Bad Vibes: Britpop and My Part in Its Downfall
- Author: Luke Haines
- Publisher: Windmill
- Publication date: 2009
- Pages: 272
- ISBN: 978-0-099-52226-3

= Bad Vibes: Britpop and My Part in Its Downfall =

2009 book by Luke Haines

Bad Vibes: Britpop and My Part in Its Downfall is an partly autobiographic book by English musician and author Luke Haines, published in 2009.

== Overview ==
Ten years prior, Haines had been working on a fictional book, and following a disagreement with his record label, a publisher contacted him to write a book, which soon became Bad Vibes. Louise Wener referred to Haines as being driven by a "biblical desire for revenge", fuelled by a feeling he ought to have been more successful.

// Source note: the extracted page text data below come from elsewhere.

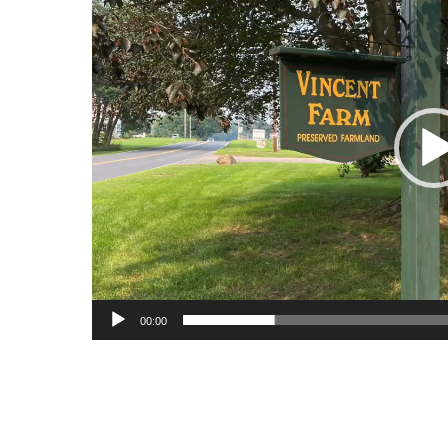
00:00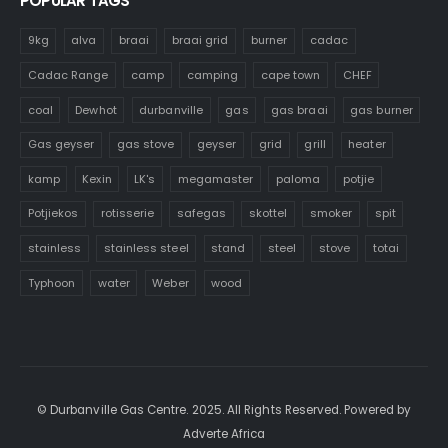
POPULAR TAGS
9kg
alva
braai
braai grid
burner
cadac
Cadac Range
camp
camping
cape town
CHEF
coal
Dewhot
durbanville
gas
gas braai
gas burner
Gas geyser
gas stove
geyser
grid
grill
heater
kamp
Kexin
LK's
megamaster
paloma
potjie
Potjiekos
rotisserie
safegas
skottel
smoker
spit
stainless
stainless steel
stand
steel
stove
totai
Typhoon
water
Weber
wood
© Durbanville Gas Centre. 2025. All Rights Reserved. Powered by
Adverte Africa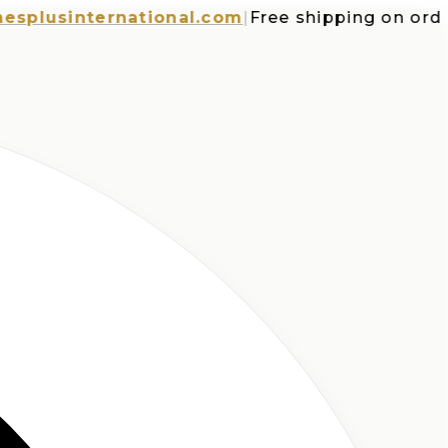
usinternational.com
|
Free shipping on orders o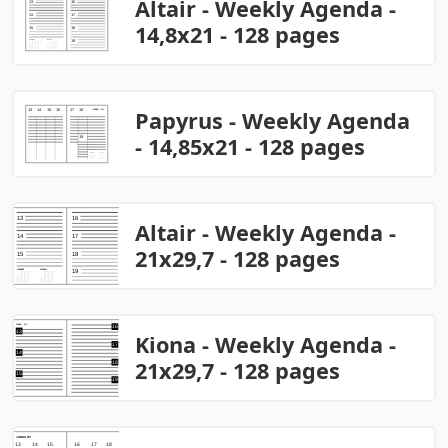
Altair - Weekly Agenda -
14,8x21 - 128 pages
Papyrus - Weekly Agenda
- 14,85x21 - 128 pages
Altair - Weekly Agenda -
21x29,7 - 128 pages
Kiona - Weekly Agenda -
21x29,7 - 128 pages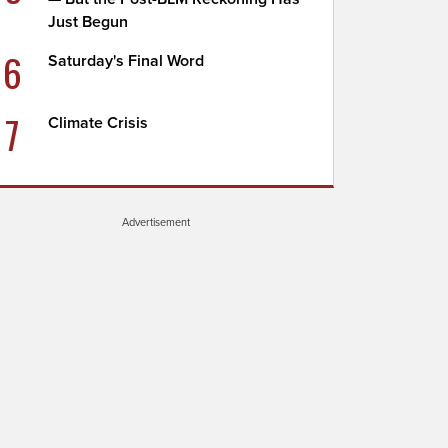
Just Begun
6
Saturday's Final Word
7
Climate Crisis
Advertisement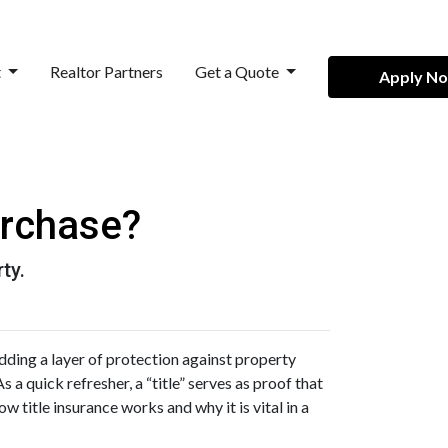
t
Realtor Partners
Get a Quote
Apply N
urchase?
ty.
ding a layer of protection against property
 a quick refresher, a “title” serves as proof that
w title insurance works and why it is vital in a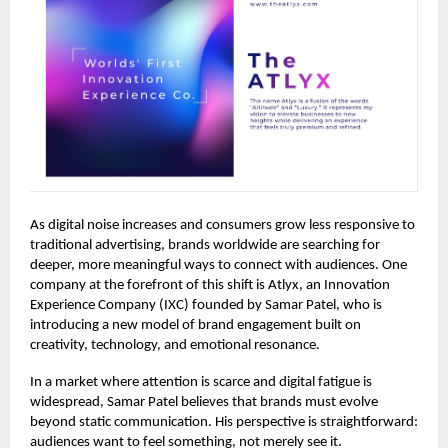
As digital noise increases and consumers grow less responsive to
traditional advertising, brands worldwide are searching for
deeper, more meaningful ways to connect with audiences. One
company at the forefront of this shift is Atlyx, an Innovation
Experience Company (IXC) founded by Samar Patel, who is
introducing a new model of brand engagement built on
creativity, technology, and emotional resonance.
In a market where attention is scarce and digital fatigue is
widespread, Samar Patel believes that brands must evolve
beyond static communication. His perspective is straightforward:
audiences want to feel something, not merely see it.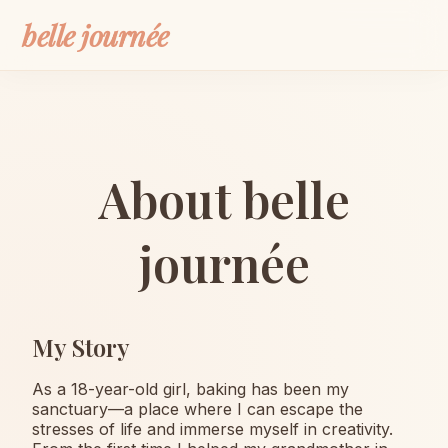
belle journée
About belle
journée
My Story
As a 18-year-old girl, baking has been my
sanctuary—a place where I can escape the
stresses of life and immerse myself in creativity.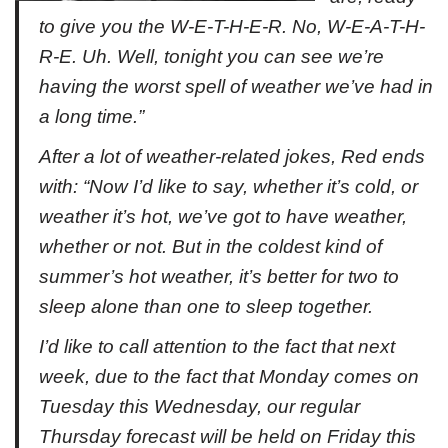
to give you the W-E-T-H-E-R. No, W-E-A-T-H-
R-E. Uh. Well, tonight you can see we’re
having the worst spell of weather we’ve had in
a long time.”
After a lot of weather-related jokes, Red ends
with: “Now I’d like to say, whether it’s cold, or
weather it’s hot, we’ve got to have weather,
whether or not. But in the coldest kind of
summer’s hot weather, it’s better for two to
sleep alone than one to sleep together.
I’d like to call attention to the fact that next
week, due to the fact that Monday comes on
Tuesday this Wednesday, our regular
Thursday forecast will be held on Friday this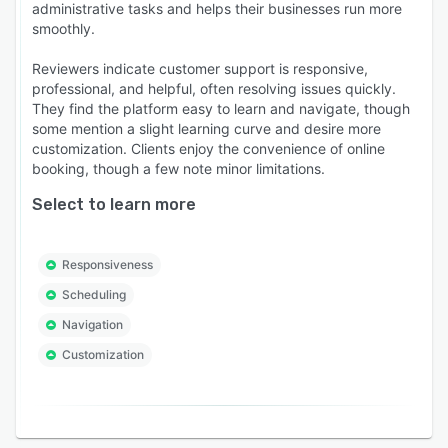
administrative tasks and helps their businesses run more
smoothly.
Reviewers indicate customer support is responsive,
professional, and helpful, often resolving issues quickly.
They find the platform easy to learn and navigate, though
some mention a slight learning curve and desire more
customization. Clients enjoy the convenience of online
booking, though a few note minor limitations.
Select to learn more
Responsiveness
Scheduling
Navigation
Customization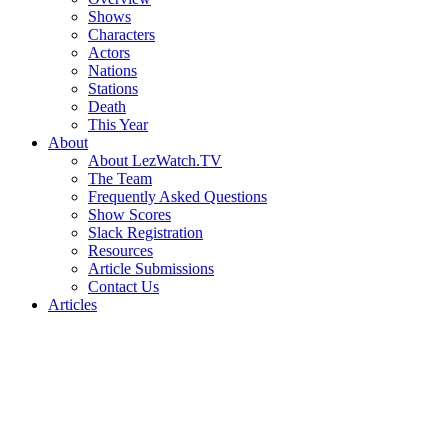
Shows
Characters
Actors
Nations
Stations
Death
This Year
About
About LezWatch.TV
The Team
Frequently Asked Questions
Show Scores
Slack Registration
Resources
Article Submissions
Contact Us
Articles
Search
the
Site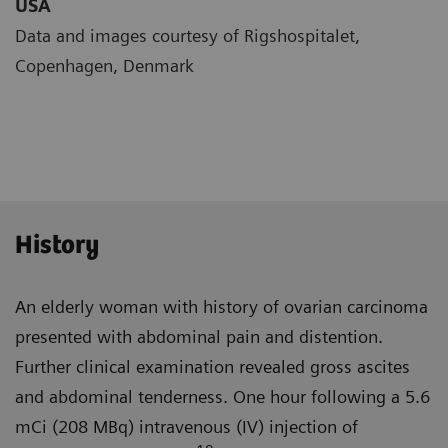
USA
Data and images courtesy of Rigshospitalet,
Copenhagen, Denmark
History
An elderly woman with history of ovarian carcinoma
presented with abdominal pain and distention.
Further clinical examination revealed gross ascites
and abdominal tender­ness. One hour following a 5.6
mCi (208 MBq) intravenous (IV) injection of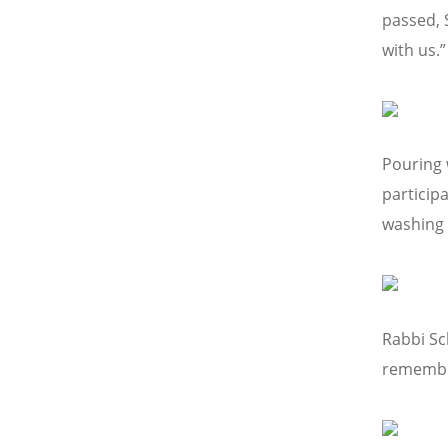
passed, 
with us.”
Pouring 
particip
washing 
Rabbi Sc
remembra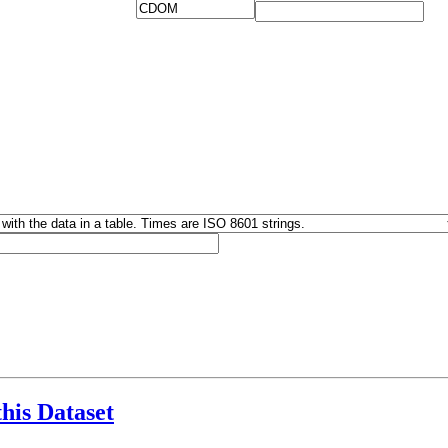
this Dataset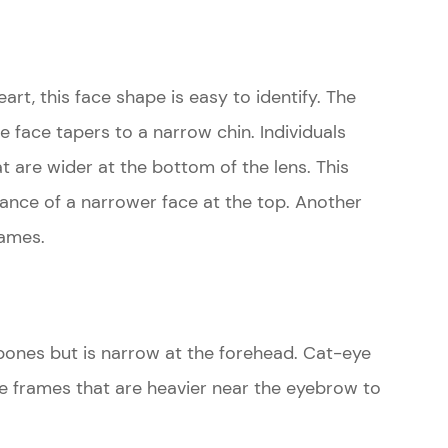
art, this face shape is easy to identify. The
he face tapers to a narrow chin. Individuals
at are wider at the bottom of the lens. This
ance of a narrower face at the top. Another
rames.
bones but is narrow at the forehead. Cat-eye
are frames that are heavier near the eyebrow to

Described as a "ripping account of the 1990s Britpop scene", and the "first picaresque music autobiography", the book is a somewhat exaggerated account of Haine's life in music in the 1990s, covering his "truculence and tribulations". In the introduction, Haines brands himself a "recovering egomaniac" and "unashamed elitist". The book covers Haine's perspective on what he felt were the "false idols" of the time, and their taking of what he describes as "his rightful position in the mainstream". In this vein, he brands Blur as "habitual bandwagon jumpers", and to their lead singer Damon Albarn he passes the epitaph of being the "Adolf Hitler of Britpop" (which he himself had been described as; he instead compares himself to Albert Speer), Thom Yorke of Radiohead as being the "most heinous of creatures". James Banbury, Haine's former bandmate in the Auteurs, is never referred to by name in the book, and is instead called "the cellist".

Novelist David Peace described the book as being "part Oswald Spengler, part Spike Milligan".